Policies, Training and Go Phishing
It is imperative that employers maintaining group health plans establish policies and procedures that provide steps to assist in in responding to and recovering from a ransomware attack. This should be part of the on-going HIPAA risk analysis and should be addressed in the on-going risk management plan. All systems that maintain protected health information should be frequently backed-up and tests should be conducted to ensure the ability to recover data from backups. If feasible, data backups should be maintained offline and access to the offline backups should not be accessible from the employer’s network. An employer may want to engage a security vendor to assist with the development of a cyber security program.
In addition, employers must train employees who have direct or indirect access to protected health information. Training includes confirming that employees understand the role they play in protecting the data of the organization as a whole, not just the protected health information maintained by or on behalf of the group health plan.

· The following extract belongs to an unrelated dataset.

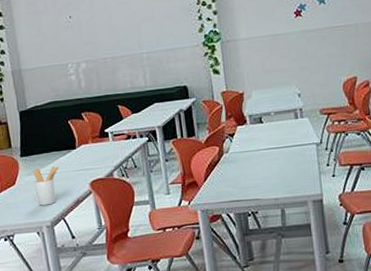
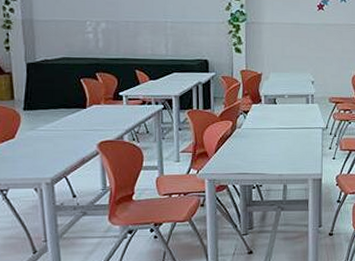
utensil holder: present [33,166,59,206] -> none [36,123,66,162]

Employers should not wait for a malware attack to occur. It only takes one click for an employee to unleash a cyberattack/ransomware attack. How do you stop that click — mimic a phishing attack and see who bites! Even with all the right mechanisms in place it is difficult to control the human element. The key is putting in place policies, mandatory training programs and mimic attacks to make sure proper mechanisms are in place.
If you require assistance with implementing policies and procedures to address ransomware attacks and breach notifications, please contact the lawyer listed below.
1) U.S. Department Health and Human Services, Office for Civil Rights, FACT SHEET: Ransomware and HIPAA (2016).
2) 45 C.F.R. 164.304 defines a “security incident” as the attempted or successful unauthorized access, use, disclosure, modification or destruction of information or interference with system operations in an information system.
3) 45 C.F.R. 164.402 defines a “breach” as the acquisition, access, use or disclosure of protected health information in a manner not permitted under the HIPAA privacy rule which compromises the security or privacy of the protected health information.